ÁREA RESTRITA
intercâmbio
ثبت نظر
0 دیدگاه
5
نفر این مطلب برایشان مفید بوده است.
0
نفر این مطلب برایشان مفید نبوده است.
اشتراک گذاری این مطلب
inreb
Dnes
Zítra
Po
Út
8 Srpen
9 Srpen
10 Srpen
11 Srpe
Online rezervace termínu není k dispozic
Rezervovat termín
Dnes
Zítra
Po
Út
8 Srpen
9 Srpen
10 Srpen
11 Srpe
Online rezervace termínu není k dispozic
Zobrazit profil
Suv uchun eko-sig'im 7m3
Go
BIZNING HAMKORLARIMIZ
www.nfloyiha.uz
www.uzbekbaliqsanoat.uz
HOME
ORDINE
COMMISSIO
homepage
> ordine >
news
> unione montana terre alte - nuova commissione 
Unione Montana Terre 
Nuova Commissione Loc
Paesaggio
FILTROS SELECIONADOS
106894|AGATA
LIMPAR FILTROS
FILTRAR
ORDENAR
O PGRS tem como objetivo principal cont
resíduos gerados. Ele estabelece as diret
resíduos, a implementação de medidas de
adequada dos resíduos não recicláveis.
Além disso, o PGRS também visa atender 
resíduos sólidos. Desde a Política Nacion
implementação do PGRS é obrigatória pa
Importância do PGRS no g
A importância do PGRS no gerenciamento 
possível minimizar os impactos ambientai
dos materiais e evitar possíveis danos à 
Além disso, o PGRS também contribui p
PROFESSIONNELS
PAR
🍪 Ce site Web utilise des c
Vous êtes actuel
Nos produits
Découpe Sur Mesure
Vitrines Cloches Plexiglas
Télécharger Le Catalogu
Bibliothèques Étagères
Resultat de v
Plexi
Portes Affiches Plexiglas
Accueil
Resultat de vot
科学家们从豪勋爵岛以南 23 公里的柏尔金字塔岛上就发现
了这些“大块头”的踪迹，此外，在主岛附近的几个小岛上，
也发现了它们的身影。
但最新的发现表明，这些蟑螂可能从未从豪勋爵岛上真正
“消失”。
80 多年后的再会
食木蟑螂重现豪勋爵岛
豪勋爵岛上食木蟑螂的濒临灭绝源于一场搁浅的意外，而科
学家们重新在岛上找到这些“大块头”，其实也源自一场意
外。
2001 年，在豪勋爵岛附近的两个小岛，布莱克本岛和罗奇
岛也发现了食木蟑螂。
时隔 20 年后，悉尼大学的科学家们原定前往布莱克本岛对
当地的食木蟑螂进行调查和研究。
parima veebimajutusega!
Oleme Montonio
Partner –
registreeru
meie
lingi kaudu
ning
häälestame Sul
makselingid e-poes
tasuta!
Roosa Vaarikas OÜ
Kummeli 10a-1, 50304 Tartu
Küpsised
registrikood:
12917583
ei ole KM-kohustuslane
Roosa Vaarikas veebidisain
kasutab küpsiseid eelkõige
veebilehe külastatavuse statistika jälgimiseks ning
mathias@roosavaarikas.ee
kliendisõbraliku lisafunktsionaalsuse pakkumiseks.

ACTION ITEM:
Return an exact copy of the listing.

RESPONSE TO THE EXERCISE:
ÁREA RESTRITA
intercâmbio
ثبت نظر
0 دیدگاه
5
نفر این مطلب برایشان مفید بوده است.
0
نفر این مطلب برایشان مفید نبوده است.
اشتراک گذاری این مطلب
inreb
Dnes
Zítra
Po
Út
8 Srpen
9 Srpen
10 Srpen
11 Srpe
Online rezervace termínu není k dispozic
Rezervovat termín
Dnes
Zítra
Po
Út
8 Srpen
9 Srpen
10 Srpen
11 Srpe
Online rezervace termínu není k dispozic
Zobrazit profil
Suv uchun eko-sig'im 7m3
Go
BIZNING HAMKORLARIMIZ
www.nfloyiha.uz
www.uzbekbaliqsanoat.uz
HOME
ORDINE
COMMISSIO
homepage
> ordine >
news
> unione montana terre alte - nuova commissione 
Unione Montana Terre 
Nuova Commissione Loc
Paesaggio
FILTROS SELECIONADOS
106894|AGATA
LIMPAR FILTROS
FILTRAR
ORDENAR
O PGRS tem como objetivo principal cont
resíduos gerados. Ele estabelece as diret
resíduos, a implementação de medidas de
adequada dos resíduos não recicláveis.
Além disso, o PGRS também visa atender 
resíduos sólidos. Desde a Política Nacion
implementação do PGRS é obrigatória pa
Importância do PGRS no g
A importância do PGRS no gerenciamento 
possível minimizar os impactos ambientai
dos materiais e evitar possíveis danos à 
Além disso, o PGRS também contribui p
PROFESSIONNELS
PAR
🍪 Ce site Web utilise des c
Vous êtes actuel
Nos produits
Découpe Sur Mesure
Vitrines Cloches Plexiglas
Télécharger Le Catalogu
Bibliothèques Étagères
Resultat de v
Plexi
Portes Affiches Plexiglas
Accueil
Resultat de vot
科学家们从豪勋爵岛以南 23 公里的柏尔金字塔岛上就发现
了这些“大块头”的踪迹，此外，在主岛附近的几个小岛上，
也发现了它们的身影。
但最新的发现表明，这些蟑螂可能从未从豪勋爵岛上真正
“消失”。
80 多年后的再会
食木蟑螂重现豪勋爵岛
豪勋爵岛上食木蟑螂的濒临灭绝源于一场搁浅的意外，而科
学家们重新在岛上找到这些“大块头”，其实也源自一场意
外。
2001 年，在豪勋爵岛附近的两个小岛，布莱克本岛和罗奇
岛也发现了食木蟑螂。
时隔 20 年后，悉尼大学的科学家们原定前往布莱克本岛对
当地的食木蟑螂进行调查和研究。
parima veebimajutusega!
Oleme Montonio
Partner –
registreeru
meie
lingi kaudu
ning
häälestame Sul
makselingid e-poes
tasuta!
Roosa Vaarikas OÜ
Kummeli 10a-1, 50304 Tartu
Küpsised
registrikood:
12917583
ei ole KM-kohustuslane
Roosa Vaarikas veebidisain
kasutab küpsiseid eelkõige
veebilehe külastatavuse statistika jälgimiseks ning
mathias@roosavaarikas.ee
kliendisõbraliku lisafunktsionaalsuse pakkumiseks.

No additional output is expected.